La chiesa era circondata da agenti e carabinieri dell’antiterrorismo. Allora ancora non mi rendevo conto della temperie né del pericolo che correvamo. Arrivai davanti alla chiesa con una 850 verde scura appositamente passata al lavaggio, dopo essere andato a cercare nel Belice del vino a buon mercato per la festa sul mare del giorno dopo. Il papà dello sposo, il generale, era felice anche se il figlio non si era tagliato i capelli come lui avrebbe voluto e come aveva richiesto che facesse ricorrendo a ogni tipo di mediazione parentale. Anche la mamma dello sposo era contenta. Era la seconda o terza volta che lo vedeva come piaceva a lei, in giacca e cravatta. Tra gli ospiti c’era un signore con i baffi (lui più sottili) che di lì a venticinque giorni sarebbe stato ucciso dai corleonesi di Totò Riina: era il colonnello Russo, già collaboratore del generale, ritratto in una foto del carnet con la giacca bianca della divisa da cerimonia e che la giovanissima sposa, deliziosa ingenuità, aveva scambiato per un cameriere.

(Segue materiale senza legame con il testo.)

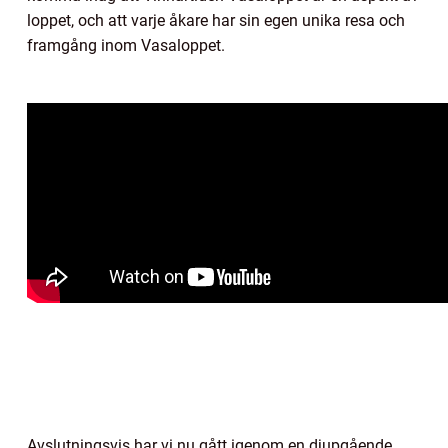
loppet, och att varje åkare har sin egen unika resa och
framgång inom Vasaloppet.
Avslutningsvis har vi nu gått igenom en djupgående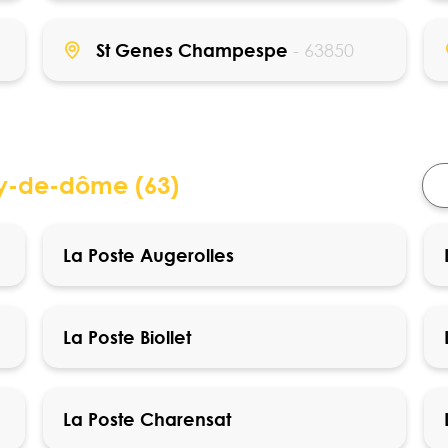
St Genes Champespe
- 63850
uy-de-dôme (63)
La Poste Augerolles
La Poste Biollet
La Poste Charensat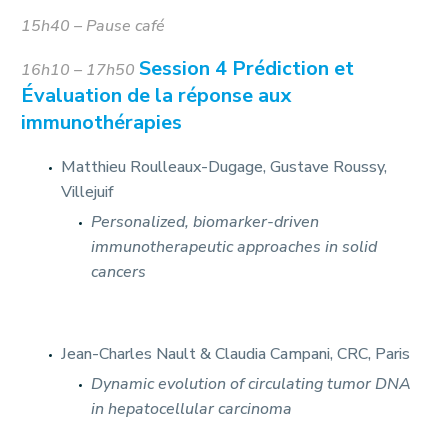
15h40 – Pause café
Session 4 Prédiction et
16h10 – 17h50
Évaluation de la réponse aux
immunothérapies
Matthieu Roulleaux-Dugage, Gustave Roussy,
Villejuif
Personalized, biomarker-driven
immunotherapeutic approaches in solid
cancers
Jean-Charles Nault & Claudia Campani, CRC, Paris
Dynamic evolution of circulating tumor DNA
in hepatocellular carcinoma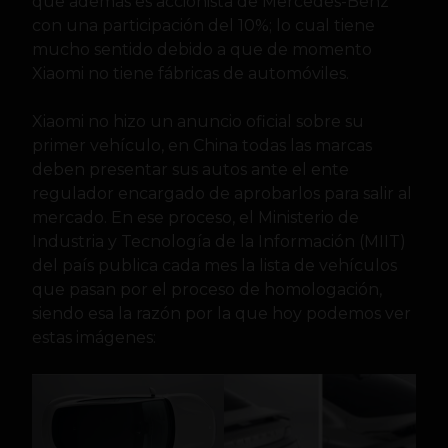
que además es accionista de Mercedes-Benz
con una participación del 10%; lo cual tiene
mucho sentido debido a que de momento
Xiaomi no tiene fábricas de automóviles.
Xiaomi no hizo un anuncio oficial sobre su
primer vehículo, en China todas las marcas
deben presentar sus autos ante el ente
regulador encargado de aprobarlos para salir al
mercado. En ese proceso, el Ministerio de
Industria y Tecnología de la Información (MIIT)
del país publica cada mes la lista de vehículos
que pasan por el proceso de homologación,
siendo esa la razón por la que hoy podemos ver
estas imágenes: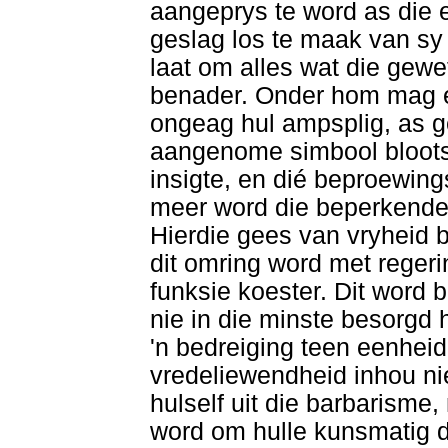
aangeprys te word as die 
geslag los te maak van sy
laat om alles wat die gewe
benader. Onder hom mag ee
ongeag hul ampsplig, as g
aangenome simbool bloots
insigte, en dié beproewing
meer word die beperkende
Hierdie gees van vryheid br
dit omring word met regeri
funksie koester. Dit word be
nie in die minste besorgd 
'n bedreiging teen eenhei
vredeliewendheid inhou ni
hulself uit die barbarisme
word om hulle kunsmatig d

Quando la macchina fotografica del fratello della sposa scattò a vuoto dall’altare facendo un piccolo botto, tutti temettero un attentato e ci fu un po’ di subbuglio. Poi si rise. Ma c’era paura, in quel periodo. E infatti anche la madre dello sposo, di lì a sei-sette mesi, se ne sarebbe andata uccisa dalla paura. Uno dei pochissimi infarti femminili di cui abbia saputo nella mia vita.

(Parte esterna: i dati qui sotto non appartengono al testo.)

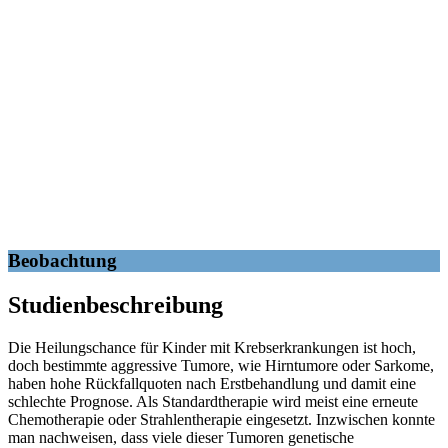
Beobachtung
Studienbeschreibung
Die Heilungschance für Kinder mit Krebserkrankungen ist hoch,
doch bestimmte aggressive Tumore, wie Hirntumore oder Sarkome,
haben hohe Rückfallquoten nach Erstbehandlung und damit eine
schlechte Prognose. Als Standardtherapie wird meist eine erneute
Chemotherapie oder Strahlentherapie eingesetzt. Inzwischen konnte
man nachweisen, dass viele dieser Tumoren genetische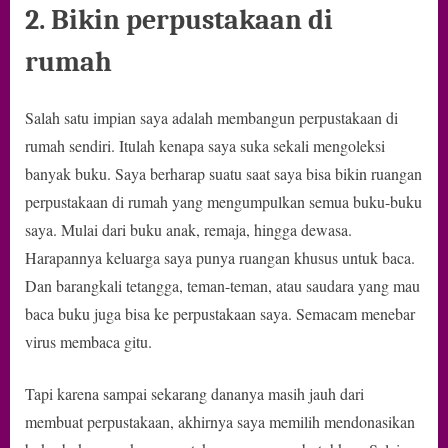
2. Bikin perpustakaan di
rumah
Salah satu impian saya adalah membangun perpustakaan di
rumah sendiri. Itulah kenapa saya suka sekali mengoleksi
banyak buku. Saya berharap suatu saat saya bisa bikin ruangan
perpustakaan di rumah yang mengumpulkan semua buku-buku
saya. Mulai dari buku anak, remaja, hingga dewasa.
Harapannya keluarga saya punya ruangan khusus untuk baca.
Dan barangkali tetangga, teman-teman, atau saudara yang mau
baca buku juga bisa ke perpustakaan saya. Semacam menebar
virus membaca gitu.
Tapi karena sampai sekarang dananya masih jauh dari
membuat perpustakaan, akhirnya saya memilih mendonasikan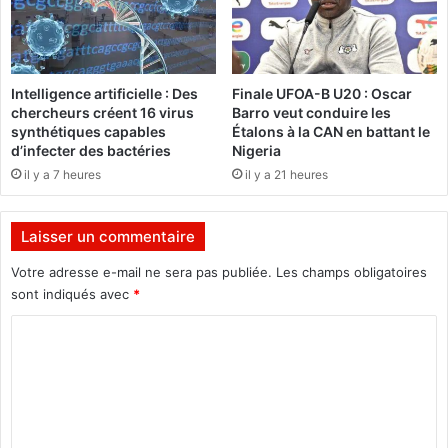
a
a
i
s
n
o
e
à
Intelligence artificielle : Des
Finale UFOA-B U20 : Oscar
d
M
chercheurs créent 16 virus
Barro veut conduire les
e
o
synthétiques capables
Étalons à la CAN en battant le
p
s
d’infecter des bactéries
Nigeria
e
c
il y a 7 heures
il y a 21 heures
r
o
s
u
o
:
Laisser un commentaire
n
U
n
n
Votre adresse e-mail ne sera pas publiée.
Les champs obligatoires
e
s
sont indiqués avec
*
s
é
s
C
j
o
o
o
u
u
m
m
r
i
f
m
s
r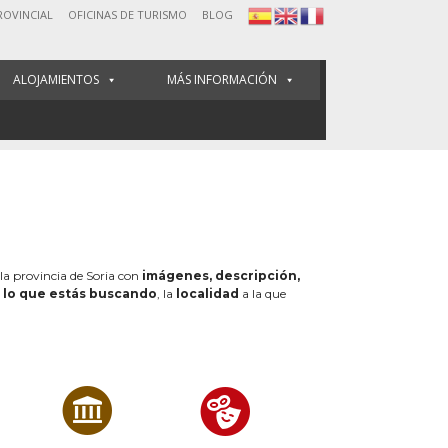
ROVINCIAL
OFICINAS DE TURISMO
BLOG
ALOJAMIENTOS
MÁS INFORMACIÓN
 la provincia de Soria con
imágenes, descripción,
e
lo que estás buscando
, la
localidad
a la que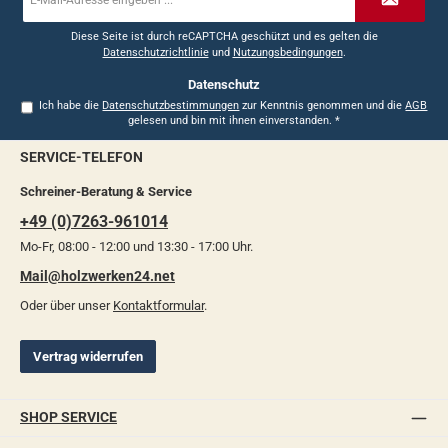
Mail-
Adresse
*
Diese Seite ist durch reCAPTCHA geschützt und es gelten die
Datenschutzrichtlinie
und
Nutzungsbedingungen
.
Datenschutz
Ich habe die
Datenschutzbestimmungen
zur Kenntnis genommen und die
AGB
gelesen und bin mit ihnen einverstanden.
*
SERVICE-TELEFON
Schreiner-Beratung & Service
+49 (0)7263-961014
Mo-Fr, 08:00 - 12:00 und 13:30 - 17:00 Uhr.
Mail@holzwerken24.net
Oder über unser
Kontaktformular
.
Vertrag widerrufen
SHOP SERVICE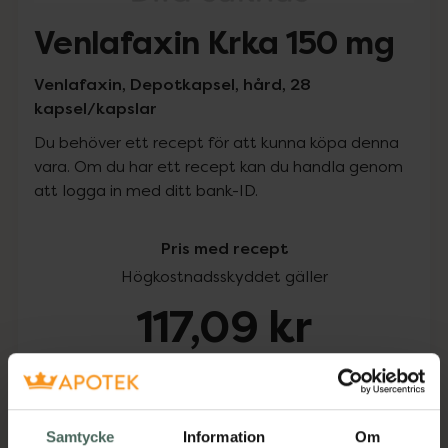
Venlafaxin Krka 150 mg
Venlafaxin, Depotkapsel, hård, 28
kapsel/kapslar
Du behöver ett recept för att kunna köpa denna
vara. Om du har ett recept kan du handla genom
att logga in med ditt bank-ID.
Pris med recept
Högkostnadsskyddet gäller
117,09 kr
I apotek:
117,09 kr
Köp via ditt recept
Samtycke
Information
Om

Dopo la messa passai tutto il tempo a baciare signore sconosciute che entravano nel patio della chiesa e poi di nuovo signore che uscivano, senza potere nemmeno toccare la torta, che mi dissero buonissima. La sera dopo facemmo la festa vera, nella villa sul mare di Sergio, a Capaci-Carini (già…), con fantastiche sarde alla griglia e il vino preso nel Belice. Ne sarebbero venuti fuori due ragazzi che oggi impreziosiscono il mondo, Carlo Alberto e Dora. In fondo anche questo possono essere i matrimoni. Perché ho raccontato tutto questo? Perché questo è il mio diario. E soprattutto per fare gli auguri alla stupenda ragazzina di allora.